Costs can be kept down by not immediately ingesting any metrics that become available for ingestion from the Kubernetes cluster; instead, as described in the previous section, build incrementally and scrape metrics as needed. In addition, costs can also be monitored in detail by using managed platforms like kubecost that use Prometheus behind the scenes to scrape for Kubernetes metrics(i.e., “node_total_hourly_cost”) and illustrate cost graphs in multiple breakdowns that allow for enhanced visibility.
Set up alert rules
You can set up alerts for any metric Prometheus collects. To do this, create a YAML file, such as alert_rules.yaml, and populate it with your alert rules. Next, include this file in the rule_files section of your primary prometheus.yml configuration file, which will integrate it into Prometheus for monitoring, for example:
rule_files:
- alert_rules.yaml
Alerts must be clearly defined, and setting up such alerts must be done with suitable thresholds. As a best practice, define alerts that pinpoint potential issues by establishing thresholds for metrics like CPU, memory, or network error rates. Some example alerts could be the following:
- Alert when RAM goes beyond a specified limit for an individual pod, node, or for the Kubernetes Cluster as a whole
- Alert on individual Kubernetes resources, such as when there is latency in the Kubernetes API itself
- Configure alerting on individual jobs in the cluster in case they fail or if they have been running longer than expected.

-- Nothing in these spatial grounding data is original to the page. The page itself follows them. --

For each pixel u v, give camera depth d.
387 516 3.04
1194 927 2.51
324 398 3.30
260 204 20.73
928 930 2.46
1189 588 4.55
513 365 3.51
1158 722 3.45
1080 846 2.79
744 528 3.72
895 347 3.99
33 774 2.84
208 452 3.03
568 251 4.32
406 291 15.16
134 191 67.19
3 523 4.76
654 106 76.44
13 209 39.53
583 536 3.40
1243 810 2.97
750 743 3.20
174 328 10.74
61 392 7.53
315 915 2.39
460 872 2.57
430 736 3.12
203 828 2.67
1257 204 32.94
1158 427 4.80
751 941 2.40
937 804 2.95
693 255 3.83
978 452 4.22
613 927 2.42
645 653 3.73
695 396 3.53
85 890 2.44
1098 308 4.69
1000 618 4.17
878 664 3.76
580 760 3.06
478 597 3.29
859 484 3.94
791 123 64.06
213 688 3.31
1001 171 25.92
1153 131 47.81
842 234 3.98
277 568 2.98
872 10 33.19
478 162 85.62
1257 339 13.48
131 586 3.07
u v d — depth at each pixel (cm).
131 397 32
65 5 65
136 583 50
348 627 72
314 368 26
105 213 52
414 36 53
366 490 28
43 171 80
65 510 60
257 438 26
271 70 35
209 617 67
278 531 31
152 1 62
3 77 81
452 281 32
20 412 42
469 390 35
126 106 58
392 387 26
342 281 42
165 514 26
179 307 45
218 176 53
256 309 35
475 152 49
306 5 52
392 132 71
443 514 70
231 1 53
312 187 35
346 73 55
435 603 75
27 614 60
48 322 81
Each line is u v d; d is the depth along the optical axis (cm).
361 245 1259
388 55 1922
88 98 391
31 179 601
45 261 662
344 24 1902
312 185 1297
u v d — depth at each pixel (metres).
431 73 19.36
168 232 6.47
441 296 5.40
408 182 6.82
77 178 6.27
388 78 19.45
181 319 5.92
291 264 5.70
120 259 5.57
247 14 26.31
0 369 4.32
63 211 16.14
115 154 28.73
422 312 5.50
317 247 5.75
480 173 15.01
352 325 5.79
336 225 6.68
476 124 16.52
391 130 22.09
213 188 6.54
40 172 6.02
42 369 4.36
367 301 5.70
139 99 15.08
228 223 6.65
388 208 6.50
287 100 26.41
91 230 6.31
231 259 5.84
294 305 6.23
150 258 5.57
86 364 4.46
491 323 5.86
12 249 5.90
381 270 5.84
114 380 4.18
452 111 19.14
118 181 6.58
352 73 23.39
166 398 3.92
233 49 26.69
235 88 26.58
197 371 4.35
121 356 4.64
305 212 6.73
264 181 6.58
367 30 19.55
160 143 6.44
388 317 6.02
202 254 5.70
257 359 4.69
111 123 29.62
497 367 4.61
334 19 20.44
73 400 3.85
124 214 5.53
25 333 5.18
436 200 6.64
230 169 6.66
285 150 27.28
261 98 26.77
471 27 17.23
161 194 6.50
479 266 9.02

- An alert could be created to trigger when a pod’s, node’s or the cluster’s CPU usage surpasses a certain percentage. An example configuration of
alert_rules.yaml
containing such an alert which is triggered when the CPU goes over a threshold in a pod, can be seen here:
groups:
- name: kubernetes-alerts
rules:
- alert: ClusterCPULoadHigh
expr: sum(kube_pod_container_resource_limits{resource="cpu"}) - sum(kube_node_status_capacity_cpu_cores) > 0
for: 5m
labels:
severity: warning
annotations:
summary: "High CPU load across the cluster"
description: "CPU utilization in the cluster exceeds available capacity for the last 5 minutes."
In this example, an alert named “ClusterCPULoadHigh'' is defined, which is only triggered if the “expr” PromQL query holds true for the duration of the “for” value, which is five minutes. The “expr” query will calculate the total number of CPU limits across all pods in the cluster, and compare it with the sum of CPU limits across all nodes in the cluster. If the result is positive, the alert will trigger, indicating high CPU utilization in the cluster. A very good starting point on what metrics are available from Kubernetes can be seen in the official documentation and the Kubecost metrics page.
All these metrics can be configured depending on the needs of each use case. By establishing these straightforward alerts and thresholds, Prometheus will actively monitor your Kubernetes system and apps and promptly notify you of deviations, ultimately helping prevent potential performance issues and enabling timely actions from platform teams. These actions will help maintain a healthy Kubernetes environment.
Implement proper data retention
The storage system in Prometheus is a time series database(TSDB) designed specifically for handling and storing time-series data collected from monitored systems and applications.